Once again, though, hawks in the foreign policy blob are supremely confident that continued US and NATO belligerence will deter the Kremlin. Michael McFaul, a former US ambassador to Russia, contends blithely that warnings from Putin about using nuclear weapons in response to mounting Western military assistance to Kyiv should be ignored. "The threat of escalation is cheap talk," McFaul states confidently. "Putin is bluffing."
In an April 27 Wall Street Journal op-ed, former deputy undersecretary of the Navy Seth Cropsey even emphasized that the United States must be prepared to demonstrate that it would "win" a nuclear war against Russia. Other hawks pressure the Biden administration not to give in to Russia’s "nuclear blackmail." They seem serenely oblivious to the probable consequences if they are wrong. Two analysts even scorned the administration for being excessively fearful of a direct "skirmish" with Russia, as though a clash with a major nuclear power would be the equivalent of a dust-up on a middle school playground. Unfortunately, the policies that Washington is pursuing by pouring arms into Ukraine and creating a proxy war against Russia suggest that administration policymakers may be nearly as clueless as the ultra-hawks outside government to the dangers.

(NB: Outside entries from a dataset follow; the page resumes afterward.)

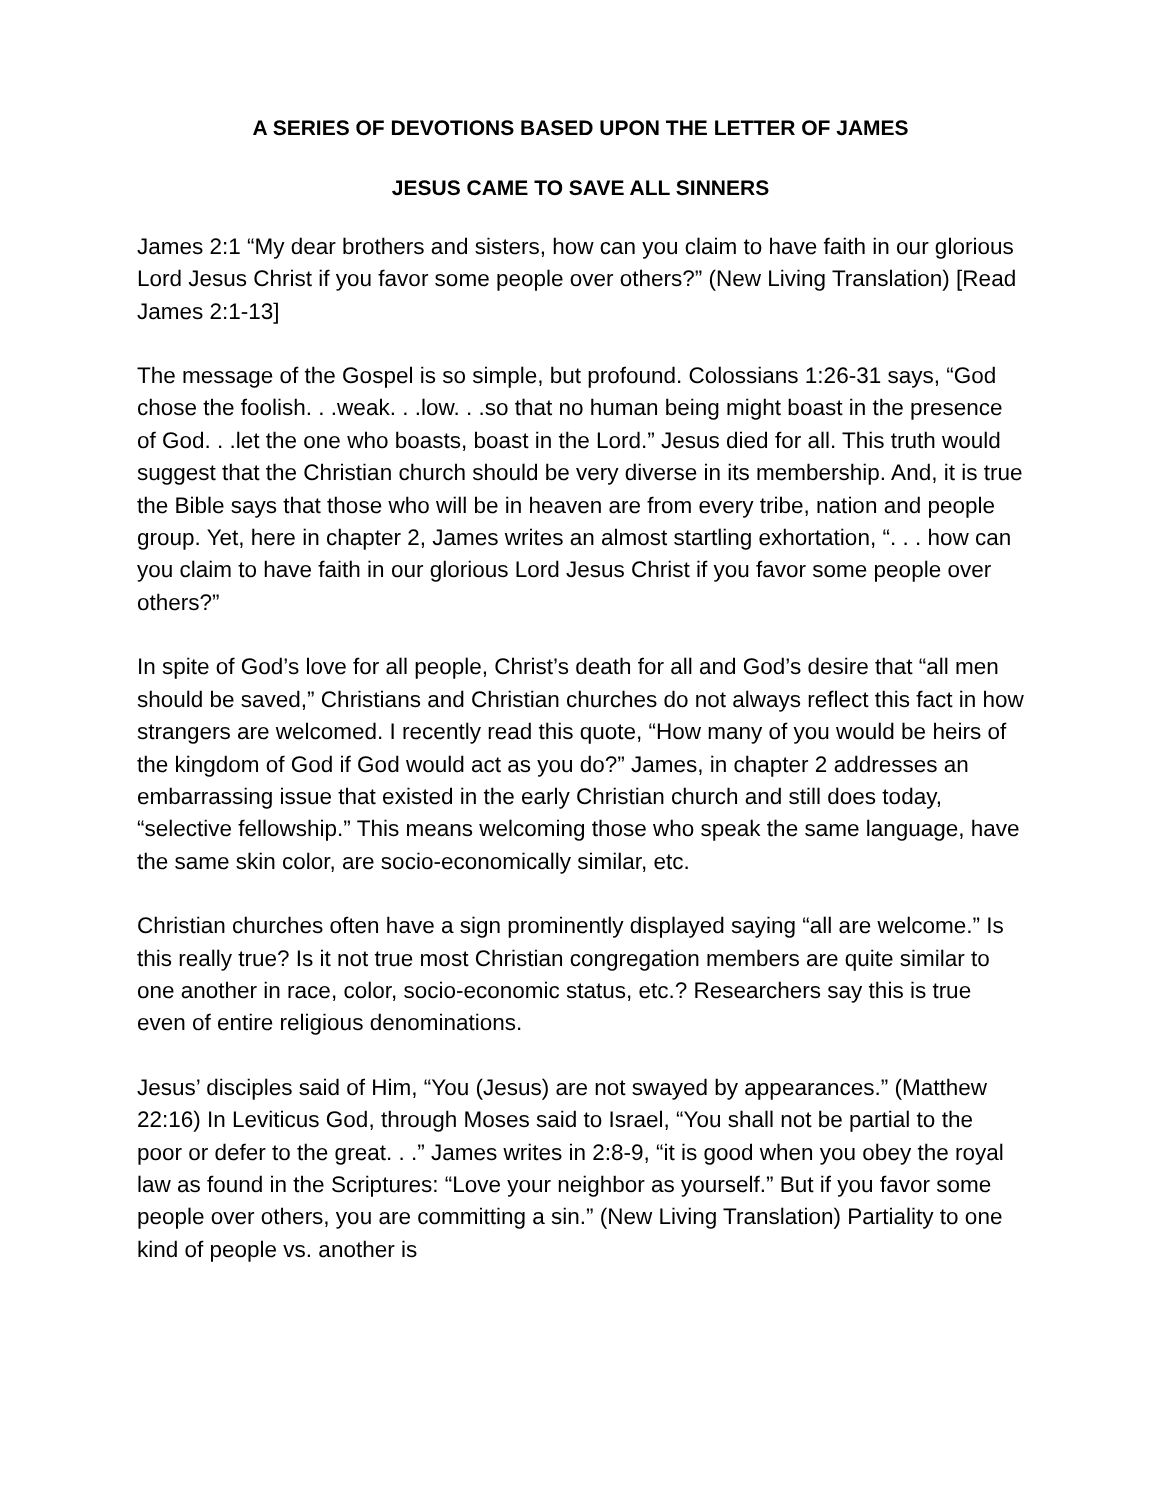A SERIES OF DEVOTIONS BASED UPON THE LETTER OF JAMES
JESUS CAME TO SAVE ALL SINNERS
James 2:1 “My dear brothers and sisters, how can you claim to have faith in our glorious Lord Jesus Christ if you favor some people over others?” (New Living Translation) [Read James 2:1-13]
The message of the Gospel is so simple, but profound. Colossians 1:26-31 says, “God chose the foolish. . .weak. . .low. . .so that no human being might boast in the presence of God. . .let the one who boasts, boast in the Lord.” Jesus died for all. This truth would suggest that the Christian church should be very diverse in its membership. And, it is true the Bible says that those who will be in heaven are from every tribe, nation and people group. Yet, here in chapter 2, James writes an almost startling exhortation, “. . . how can you claim to have faith in our glorious Lord Jesus Christ if you favor some people over others?”
In spite of God’s love for all people, Christ’s death for all and God’s desire that “all men should be saved,” Christians and Christian churches do not always reflect this fact in how strangers are welcomed. I recently read this quote, “How many of you would be heirs of the kingdom of God if God would act as you do?” James, in chapter 2 addresses an embarrassing issue that existed in the early Christian church and still does today, “selective fellowship.” This means welcoming those who speak the same language, have the same skin color, are socio-economically similar, etc.
Christian churches often have a sign prominently displayed saying “all are welcome.” Is this really true? Is it not true most Christian congregation members are quite similar to one another in race, color, socio-economic status, etc.? Researchers say this is true even of entire religious denominations.
Jesus’ disciples said of Him, “You (Jesus) are not swayed by appearances.” (Matthew 22:16) In Leviticus God, through Moses said to Israel, “You shall not be partial to the poor or defer to the great. . .” James writes in 2:8-9, “it is good when you obey the royal law as found in the Scriptures: “Love your neighbor as yourself.” But if you favor some people over others, you are committing a sin.” (New Living Translation) Partiality to one kind of people vs. another is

Western officials and members of the foreign policy establishments in the United States and Europe speak openly of helping Ukraine win its war and inflict a humiliating defeat on Russia. What such individuals do not seem to comprehend is that Ukraine is a vital Russian security interest, and the Kremlin will do whatever is necessary – probably even the use of tactical nuclear weapons – to prevent a defeat. The failure to understand just how important Ukraine is to Russia caused Western leaders to disregard Moscow’s warnings over more than a decade against making Kyiv a military ally. For the same reason, they seem to be making an even more dangerous blunder by ignoring Putin’s latest warning about making Ukraine a pawn in a NATO proxy war against Russia. It is imperative to take the new warnings very seriously and back away from a looming war with potentially horrific consequences.
Ted Galen Carpenter, a senior fellow in defense and foreign policy studies at the Cato Institute, is the author of 12 books on international affairs.